Researchers have identified a receptor protein known as CHRM1 as a key player in prostate cancer cells’ resistance to docetaxel, a commonly used chemotherapy drug to treat advanced cancer that has spread beyond the prostate. The discovery opens the door to new treatment strategies that could overcome this resistance. This could ultimately help extend the lives of those with prostate cancer, one of the leading causes of cancer deaths among men.
Led by a team of scientists at Washington State University, the study showed that blocking CHRM1 in resistant prostate cancer cell lines and an animal model based on patient-derived resistant tissue restored docetaxel’s ability to kill cells and stop tumor growth. The researchers did this by using dicyclomine, a drug that selectively inhibits CHRM1 activity. Dicyclomine is already on the market as a generic drug and is currently used to treat symptoms of irritable bowel syndrome.
“The effect was pretty dramatic in all the experimental models we tested,” said Boyang (Jason) Wu, an associate professor in the WSU College of Pharmacy and Pharmaceutical Sciences and co-senior author on the study. “And because dicyclomine already has a clinical use, this work has immediate translational potential.”
Published in the journal Cell Reports Medicine, the researchers’ findings support clinical testing to confirm whether combined use of docetaxel and dicyclomine could help overcome treatment resistance in prostate cancer patients. Docetaxel resistance can develop in prostate cancer after about six months of treatment. Chemotherapy drugs like docetaxel are among very few options available to patients with castration-resistant prostate cancer, a lethal form of the disease that no longer responds to hormone therapy.
Wu said this type of combination therapy could also potentially be used for other cancers that are currently being treated with docetaxel, such as breast and lung cancer. It may also be possible to use the same combination strategy with other similar chemotherapy drugs.

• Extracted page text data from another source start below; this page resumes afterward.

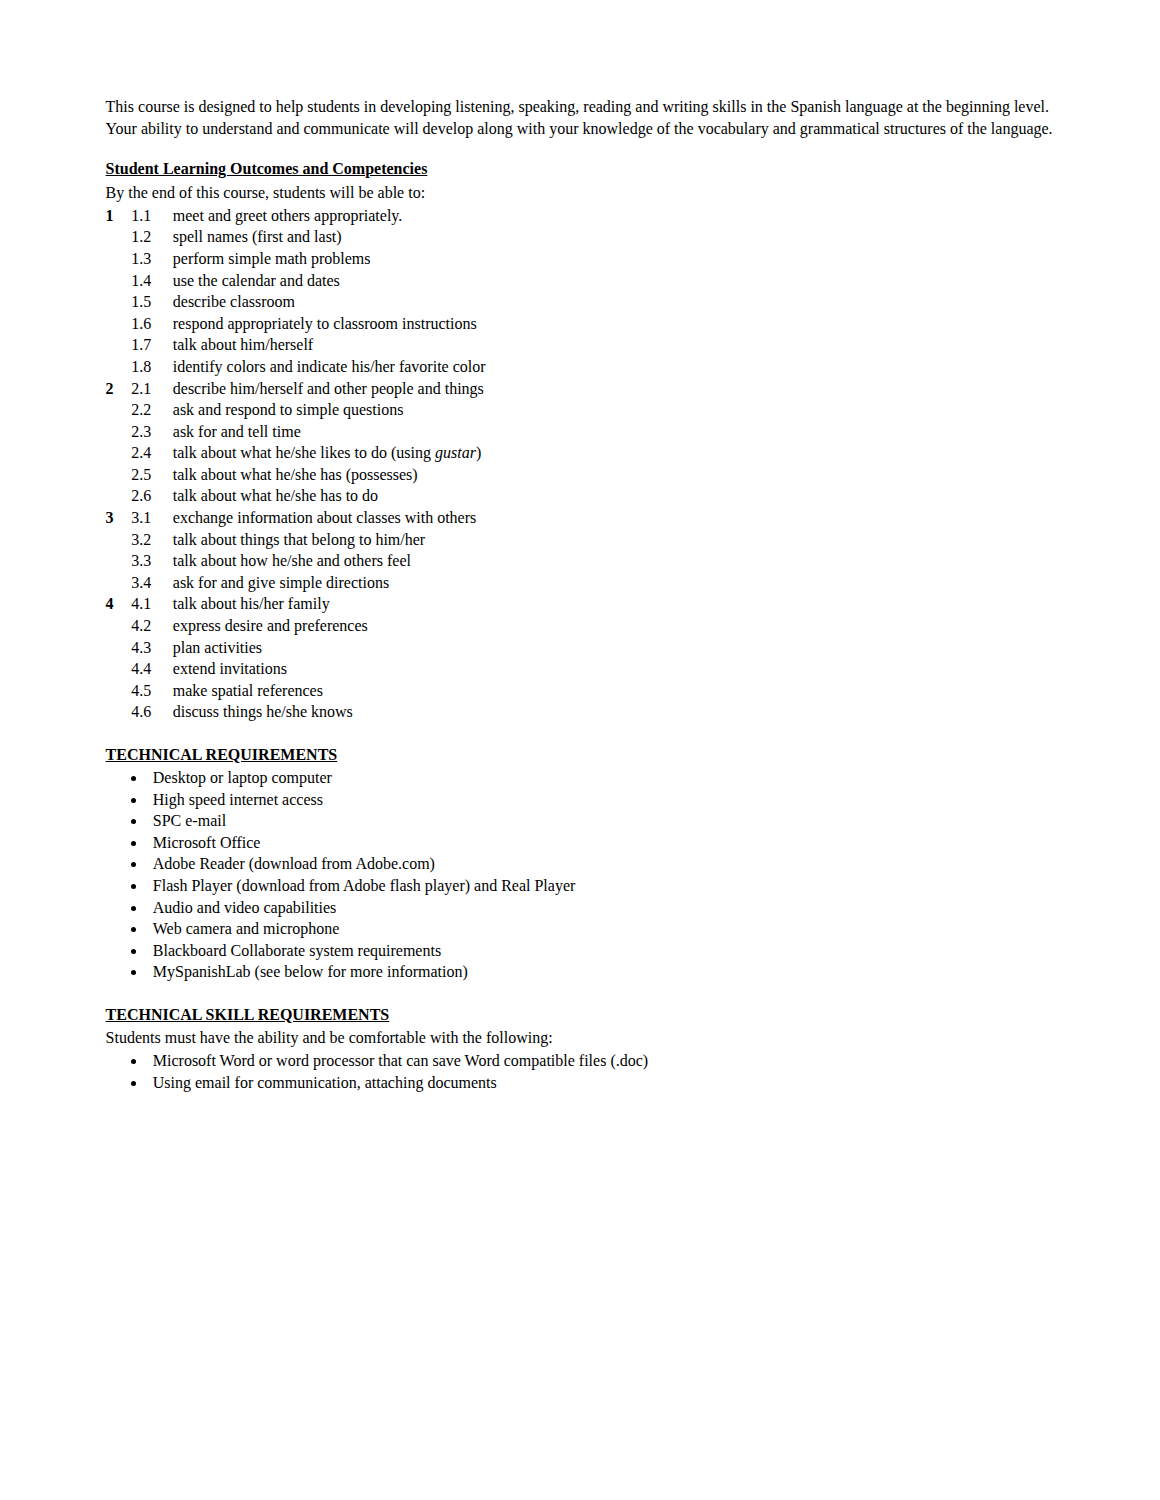This course is designed to help students in developing listening, speaking, reading and writing skills in the Spanish language at the beginning level. Your ability to understand and communicate will develop along with your knowledge of the vocabulary and grammatical structures of the language.
Student Learning Outcomes and Competencies
By the end of this course, students will be able to:
| 1 | 1.1 | meet and greet others appropriately. |
| | 1.2 | spell names (first and last) |
| | 1.3 | perform simple math problems |
| | 1.4 | use the calendar and dates |
| | 1.5 | describe classroom |
| | 1.6 | respond appropriately to classroom instructions |
| | 1.7 | talk about him/herself |
| | 1.8 | identify colors and indicate his/her favorite color |
| 2 | 2.1 | describe him/herself and other people and things |
| | 2.2 | ask and respond to simple questions |
| | 2.3 | ask for and tell time |
| | 2.4 | talk about what he/she likes to do (using gustar ) |
| | 2.5 | talk about what he/she has (possesses) |
| | 2.6 | talk about what he/she has to do |
| 3 | 3.1 | exchange information about classes with others |
| | 3.2 | talk about things that belong to him/her |
| | 3.3 | talk about how he/she and others feel |
| | 3.4 | ask for and give simple directions |
| 4 | 4.1 | talk about his/her family |
| | 4.2 | express desire and preferences |
| | 4.3 | plan activities |
| | 4.4 | extend invitations |
| | 4.5 | make spatial references |
| | 4.6 | discuss things he/she knows |
TECHNICAL REQUIREMENTS
Desktop or laptop computer
High speed internet access
SPC e-mail
Microsoft Office
Adobe Reader (download from Adobe.com)
Flash Player (download from Adobe flash player) and Real Player
Audio and video capabilities
Web camera and microphone
Blackboard Collaborate system requirements
MySpanishLab (see below for more information)
TECHNICAL SKILL REQUIREMENTS
Students must have the ability and be comfortable with the following:
Microsoft Word or word processor that can save Word compatible files (.doc)
Using email for communication, attaching documents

In addition to testing resistant cancer cell lines, the research team also tested cells that still responded to docetaxel treatment. They found that using dicyclomine to block CHRM1 in these cells made docetaxel more efficient at killing them. Wu said that this shows that prostate cancer patients could potentially benefit from a combination treatment strategy even before docetaxel resistance develops.
“What this suggests is that the lowest effective dose of docetaxel may be lower when the drug is combined with dicyclomine, compared to when docetaxel is used alone,” Wu said. “Being able to use a lower dose could help reduce unwanted side effects and make treatment more manageable for patients.”
Aside from Wu, co-authors on the study include co-senior author Tyler Bland — a former WSU postdoctoral fellow who is now a clinical assistant professor at the University of Idaho — as well as co-first authors Jing Wang, a recent WSU PhD graduate, and Jing Wei, a WSU postdoctoral fellow. The research team conducted the study in collaboration with scientists at the University of Washington, Medical University of Innsbruck in Austria and National Yang Ming Chiao Tung University in Taiwan.
Funding for this study came from a U.S. Department of Defense Prostate Cancer Research Program grant with additional support provided by the National Cancer Institute, a component of the National Institutes of Health, and WSU College of Pharmacy and Pharmaceutical Sciences startup funds.